Collected data
# # # # #
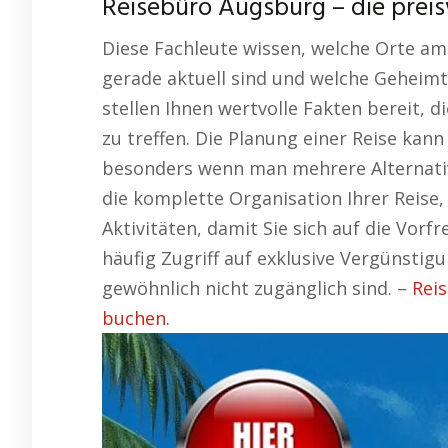
Reisebüro Augsburg – die pre
Diese Fachleute wissen, welche Orte am
gerade aktuell sind und welche Geheimti
stellen Ihnen wertvolle Fakten bereit, d
zu treffen. Die Planung einer Reise kan
besonders wenn man mehrere Alternati
die komplette Organisation Ihrer Reise,
Aktivitäten, damit Sie sich auf die Vor
häufig Zugriff auf exklusive Vergünstig
gewöhnlich nicht zugänglich sind. –
Rei
buchen.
# # # # #
- DESCRIPTION OF THE TASK: Reproduce the text of every item above word for word, omitting the pictures.

- SOLUTION FOR THIS TASK:
Reisebüro Augsburg – die pre
Diese Fachleute wissen, welche Orte am
gerade aktuell sind und welche Geheimti
stellen Ihnen wertvolle Fakten bereit, d
zu treffen. Die Planung einer Reise kan
besonders wenn man mehrere Alternati
die komplette Organisation Ihrer Reise,
Aktivitäten, damit Sie sich auf die Vor
häufig Zugriff auf exklusive Vergünstig
gewöhnlich nicht zugänglich sind. –
Rei
buchen.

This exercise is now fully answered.